Economist Pham Chi Lan.
Vietnam is expected to draft the new FDI strategy based on the provision of the same incentives for both FDI and domestic enterprises, Lan said in an interview with the governmental portal.
Under this context, both domestic and overseas investors putting money in Vietnam’s priority fields or projects using cutting-edge and environmentally-friendly technologies would receive the same preferential treatments.
The move, according to Lan, would not impact Vietnam’s international commitments, mainly thanks to the widely recognized “national treatment” rule of the WTO, which gives foreign players the same treatment as one country’s own nationals have.
Moreover, a fair treatment-based policy would help Vietnam address some pending issues regarding the country’s ongoing efforts to attract FDI, Lan added.
Despite the global recognition as one of Vietnam’s success stories, Vietnam has not been able to take advantage of technology transfer from foreign capital inflow, she said.
Additionally, the spillover effects from the FDI enterprises to the domestic sector remain modest, while the linkage between the two has left much to be desired.
The new FDI strategy, therefore, would require more from FDI projects, including environmental protection, greater spillover effects and tackling transfer pricing issues, Lan continued.
As of present, FDI remains an essential part of Vietnam’s economy, added Lan, saying even the most advanced countries such as the US or Japan pay great attention to their respective FDI attraction policies.
As Vietnam is going through a transitional period to a new phase of development based on technologies and science, FDI plays a key role for the country to create new breakthroughs in labor productivity.

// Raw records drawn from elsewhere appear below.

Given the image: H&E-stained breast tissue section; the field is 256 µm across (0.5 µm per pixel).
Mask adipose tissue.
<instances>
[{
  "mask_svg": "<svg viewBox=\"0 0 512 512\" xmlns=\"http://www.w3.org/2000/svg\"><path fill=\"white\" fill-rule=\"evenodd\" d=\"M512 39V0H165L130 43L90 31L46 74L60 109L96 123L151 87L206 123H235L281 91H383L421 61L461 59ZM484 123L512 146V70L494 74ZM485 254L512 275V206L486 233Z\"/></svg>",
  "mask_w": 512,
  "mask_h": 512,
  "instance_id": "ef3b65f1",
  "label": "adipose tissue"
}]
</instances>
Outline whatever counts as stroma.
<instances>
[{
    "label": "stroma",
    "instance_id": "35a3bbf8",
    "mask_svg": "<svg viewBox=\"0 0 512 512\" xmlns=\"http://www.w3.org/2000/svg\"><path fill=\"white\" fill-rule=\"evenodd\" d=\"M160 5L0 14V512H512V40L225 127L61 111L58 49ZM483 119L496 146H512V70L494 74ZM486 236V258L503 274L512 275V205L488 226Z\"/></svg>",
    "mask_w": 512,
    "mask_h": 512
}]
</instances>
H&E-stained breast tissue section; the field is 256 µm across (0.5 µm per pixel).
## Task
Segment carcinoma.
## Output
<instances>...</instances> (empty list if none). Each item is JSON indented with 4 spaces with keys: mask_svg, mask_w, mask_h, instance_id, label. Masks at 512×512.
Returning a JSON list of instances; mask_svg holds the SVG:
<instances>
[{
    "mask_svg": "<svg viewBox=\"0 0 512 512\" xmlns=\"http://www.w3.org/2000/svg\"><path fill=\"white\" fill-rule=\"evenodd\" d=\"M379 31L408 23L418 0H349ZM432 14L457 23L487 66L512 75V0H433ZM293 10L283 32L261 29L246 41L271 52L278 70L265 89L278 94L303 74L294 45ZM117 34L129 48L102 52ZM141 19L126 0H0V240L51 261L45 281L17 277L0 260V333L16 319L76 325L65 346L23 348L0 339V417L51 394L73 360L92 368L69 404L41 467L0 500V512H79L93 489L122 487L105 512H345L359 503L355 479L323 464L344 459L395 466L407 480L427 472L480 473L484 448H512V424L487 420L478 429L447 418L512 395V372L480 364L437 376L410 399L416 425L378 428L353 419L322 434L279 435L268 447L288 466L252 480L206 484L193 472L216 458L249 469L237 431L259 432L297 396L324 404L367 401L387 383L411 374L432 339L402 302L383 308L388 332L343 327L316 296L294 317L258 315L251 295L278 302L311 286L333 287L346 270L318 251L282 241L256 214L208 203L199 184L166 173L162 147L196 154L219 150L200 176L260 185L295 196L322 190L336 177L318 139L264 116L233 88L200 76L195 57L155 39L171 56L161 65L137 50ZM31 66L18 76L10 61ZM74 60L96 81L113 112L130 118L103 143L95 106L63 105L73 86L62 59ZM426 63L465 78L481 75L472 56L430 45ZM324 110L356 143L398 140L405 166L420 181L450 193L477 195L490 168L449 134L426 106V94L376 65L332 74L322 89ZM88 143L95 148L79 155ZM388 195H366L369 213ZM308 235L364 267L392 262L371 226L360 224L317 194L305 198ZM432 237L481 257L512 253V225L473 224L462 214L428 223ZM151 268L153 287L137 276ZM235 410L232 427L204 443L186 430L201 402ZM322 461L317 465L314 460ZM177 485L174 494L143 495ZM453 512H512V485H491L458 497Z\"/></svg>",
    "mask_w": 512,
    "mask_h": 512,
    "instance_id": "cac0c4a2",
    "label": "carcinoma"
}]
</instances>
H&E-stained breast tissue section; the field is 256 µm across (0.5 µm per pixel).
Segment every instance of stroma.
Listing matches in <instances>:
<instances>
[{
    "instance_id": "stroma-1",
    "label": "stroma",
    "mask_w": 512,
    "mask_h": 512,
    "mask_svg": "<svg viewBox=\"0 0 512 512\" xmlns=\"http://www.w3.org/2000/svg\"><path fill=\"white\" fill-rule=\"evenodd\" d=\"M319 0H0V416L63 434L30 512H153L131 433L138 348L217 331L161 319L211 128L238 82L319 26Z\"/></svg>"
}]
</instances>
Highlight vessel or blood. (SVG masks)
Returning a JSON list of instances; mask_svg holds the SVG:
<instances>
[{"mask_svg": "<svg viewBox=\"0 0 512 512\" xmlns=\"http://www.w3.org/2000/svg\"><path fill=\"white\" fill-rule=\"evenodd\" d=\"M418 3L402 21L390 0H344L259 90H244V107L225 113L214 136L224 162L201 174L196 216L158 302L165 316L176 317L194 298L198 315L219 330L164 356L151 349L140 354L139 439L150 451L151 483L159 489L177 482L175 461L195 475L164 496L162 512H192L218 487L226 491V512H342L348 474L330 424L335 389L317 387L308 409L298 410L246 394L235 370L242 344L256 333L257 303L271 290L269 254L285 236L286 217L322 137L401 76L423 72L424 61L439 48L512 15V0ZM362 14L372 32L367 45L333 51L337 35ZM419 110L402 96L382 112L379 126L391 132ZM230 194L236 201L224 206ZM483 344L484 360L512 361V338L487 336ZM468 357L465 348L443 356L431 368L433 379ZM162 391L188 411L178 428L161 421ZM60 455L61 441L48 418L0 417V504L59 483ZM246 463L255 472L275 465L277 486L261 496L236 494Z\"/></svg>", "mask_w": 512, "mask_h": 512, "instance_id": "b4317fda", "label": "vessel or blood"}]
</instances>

Nevertheless, Lan said Vietnam must be clear on what fields FDI enterprises are allowed to invest in, which is important to prevent projects with high risks to the economy.
For long-term and sustainable growth, Lan expected Vietnam to maintain FDI policies that ensure a balance for the economy, society and environment. In addition, according to international practices, the host country can reject an FDI project which may pose threats to its security or national defense.
FDI commitments in Vietnam totaled US$10.8 billion in the first quarter of 2019, the best first-three-month performance to date, and soaring 86.2% year-on-year, according to the Ministry of Planning and Investment.
Additionally, disbursement of FDI projects jumped to US$4.12 billion in the year to February 20, representing an increase of 6.2% year-on-year.
The data shows that 74 countries and territories invested in Vietnam in the three-month period, with Hong Kong (China) taking the lead with US$4.4 billion, accounting for 40.7% of total investment. Singapore came second with US$1.46 billion or 13.5% of total investment, while the third place belonged to South Korea with US$1.3 billion or 12.2%.